# O que fazer:
[a] Copie, do texto sobre Dionísio, o trecho de "Dionísio é mais" até "guiar os homens.".
[b] Segundo o texto sobre Dionísio, como ficou conhecida a corrente de Maçonaria Operativa formada pela união do antigo culto com a arquitetura?

# Texto citado:
Dionísio é mais do que uma divindade sofredora, é uma divindade trágica como nenhuma outra. Seus ritos religiosos garantiam que a morte não é o fim de tudo, pois o fato de morrer e renascer levava seus fiéis seguidores a crer que a alma vive para sempre. Entretanto, não é possível afirmar que a religião dionisíaca pregasse a crença na reencarnação, mas é certo que continha a mensagem de salvação após a morte, com a possibilidade de transcendência, o que era uma revolução em relação às antigas religiões gregas. Desta maneira, Dioniso pode ser visto como um grande iniciado, que passou por uma experiência extrema para ensinar e guiar os homens.
O culto grego e ocidental a Dionísio era permeado de Mistérios, nos quais uma  “embriaguez dionisíaca” era induzida por fatores rituais, como o transe, que leva ao êxtase e ao entusiasmo, seguindo-se a liberação e, por fim, a purificação. A “embriaguez sagrada” permitia participar, ainda que de maneira imperfeita, da natureza divina ainda em vida. Em seu aspecto de divindade do êxtase e entusiasmo[1], dois estados próprios da religião dionisíaca, Dionísio levava os homens a estarem mais próximos dele mesmo.
Por sua vez na Ásia, o culto a Dionísio assumia novos tons, já que havia muito cedo se apartado da  terra de origem, não havia aderido às práticas extáticas que foram lá desenvolvidas. Os aspectos de inspiração e criatividades divinas relacionadas àquela divindade haviam sido associados a práticas mais artísticas que por fim permearam a arquitetura. A união deste antigo culto com a arquitetura e logo com as atividades práticas da construção, acabaram por formar uma corrente de Maçonaria Operativa (ordem de construtores) conhecida como Artífices de Dionísio.
Sobre esse peculiar e antigo grupo de construtores, Albert G. Mackey  discorre graciosamente em seu “Simbolismo da Franco-Maçonaria”, e mais particularmente no que tange os paralelos com a Lenda do Assassínio de Hiram Abiff, qual trecho segue traduzido e adaptado abaixo, conservando as notas originais e somando-as a novas  observações que se fizeram pertinente para a melhor apreciação do tema.


OS ARTÍFICES DE DIONÍSIO

De todos os mistérios pagãos instituídos pelos antigos, nenhum era mais largamente difundido do que os relacionados à divindade grega Dionísio. Eles foram praticados na Grécia, Roma, Síria e toda a Ásia Menor. Entre os gregos, e especialmente entre os romanos, se faz necessário frisar, que os ritos celebrados nos festivais dionisíacos eram de caráter desregrado e libertino[2]. Entretanto na Ásia, eles assumiram uma forma distinta. Lá, como em outros lugares, sua Lenda (pois todo  Mistério possui sua lenda) narrava e suas cerimônias representavam o assassínio de Dionísio pelos Titãs. A doutrina secreta entre os asiáticos, não era tão diferente das nações ocidentais, mas havia algo de característico na organização de seus sistemas. Os Mistérios de Dionísio, mais especificamente na Síria, não possuíam somente um caráter teológico. Lá, seus discípulos uniram à indulgência em suas especulações e ideias secretas quanto à unicidade da Divindade e imortalidade da alma, comuns a todos os mistérios, com a prática duma arte operativa e arquitetônica além de ocuparam-se da construção de templos e edifícios, bem como na busca da verdade divina.

# Dados fornecidos:
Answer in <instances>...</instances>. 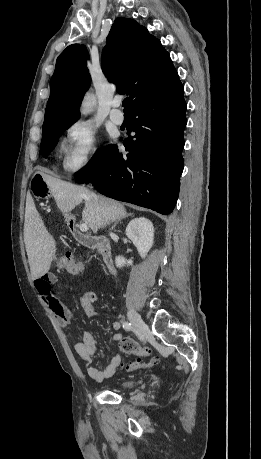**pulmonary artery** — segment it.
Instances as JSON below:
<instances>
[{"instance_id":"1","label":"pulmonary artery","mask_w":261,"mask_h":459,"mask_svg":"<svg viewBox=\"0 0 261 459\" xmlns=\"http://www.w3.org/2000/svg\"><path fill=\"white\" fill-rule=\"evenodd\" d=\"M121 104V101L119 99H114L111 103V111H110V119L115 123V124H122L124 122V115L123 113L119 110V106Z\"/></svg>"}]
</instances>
...
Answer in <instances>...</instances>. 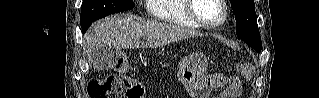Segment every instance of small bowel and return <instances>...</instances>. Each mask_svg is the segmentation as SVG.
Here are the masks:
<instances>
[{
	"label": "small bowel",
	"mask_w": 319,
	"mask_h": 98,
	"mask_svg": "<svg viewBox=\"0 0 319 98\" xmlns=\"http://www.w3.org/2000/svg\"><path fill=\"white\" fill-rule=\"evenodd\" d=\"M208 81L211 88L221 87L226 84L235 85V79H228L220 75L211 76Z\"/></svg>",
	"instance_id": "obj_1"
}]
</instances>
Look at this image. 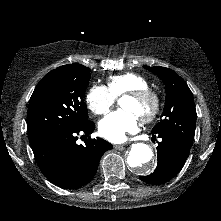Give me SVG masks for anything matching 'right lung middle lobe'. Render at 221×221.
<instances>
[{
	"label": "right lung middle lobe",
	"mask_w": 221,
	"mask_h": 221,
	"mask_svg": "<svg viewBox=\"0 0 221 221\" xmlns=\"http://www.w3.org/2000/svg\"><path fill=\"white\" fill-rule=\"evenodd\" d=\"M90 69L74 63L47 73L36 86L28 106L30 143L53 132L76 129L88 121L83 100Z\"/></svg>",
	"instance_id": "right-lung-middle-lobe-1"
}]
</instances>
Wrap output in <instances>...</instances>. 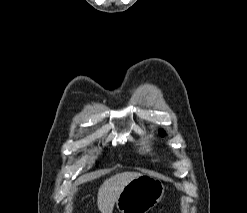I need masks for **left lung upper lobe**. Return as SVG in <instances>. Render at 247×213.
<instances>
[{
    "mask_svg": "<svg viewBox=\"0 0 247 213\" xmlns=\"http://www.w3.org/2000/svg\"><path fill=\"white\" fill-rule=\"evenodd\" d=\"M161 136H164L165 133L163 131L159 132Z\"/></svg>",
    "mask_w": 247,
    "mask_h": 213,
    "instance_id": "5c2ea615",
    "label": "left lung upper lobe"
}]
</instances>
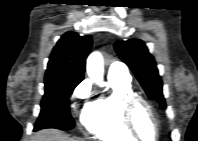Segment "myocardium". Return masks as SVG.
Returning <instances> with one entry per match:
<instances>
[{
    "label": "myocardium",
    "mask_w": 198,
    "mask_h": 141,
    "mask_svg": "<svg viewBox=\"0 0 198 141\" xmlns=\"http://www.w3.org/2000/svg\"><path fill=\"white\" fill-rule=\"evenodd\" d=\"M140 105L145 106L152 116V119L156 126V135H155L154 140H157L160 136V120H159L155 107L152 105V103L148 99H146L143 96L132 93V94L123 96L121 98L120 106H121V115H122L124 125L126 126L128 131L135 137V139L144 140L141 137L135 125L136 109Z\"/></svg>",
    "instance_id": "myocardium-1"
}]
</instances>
* * *
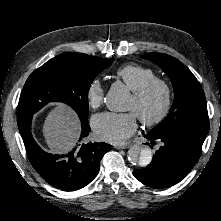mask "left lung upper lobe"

# Lista de respostas:
[a]
Dionísio é mais do que uma divindade sofredora, é uma divindade trágica como nenhuma outra. Seus ritos religiosos garantiam que a morte não é o fim de tudo, pois o fato de morrer e renascer levava seus fiéis seguidores a crer que a alma vive para sempre. Entretanto, não é possível afirmar que a religião dionisíaca pregasse a crença na reencarnação, mas é certo que continha a mensagem de salvação após a morte, com a possibilidade de transcendência, o que era uma revolução em relação às antigas religiões gregas. Desta maneira, Dioniso pode ser visto como um grande iniciado, que passou por uma experiência extrema para ensinar e guiar os homens.

[b] Artífices de Dionísio.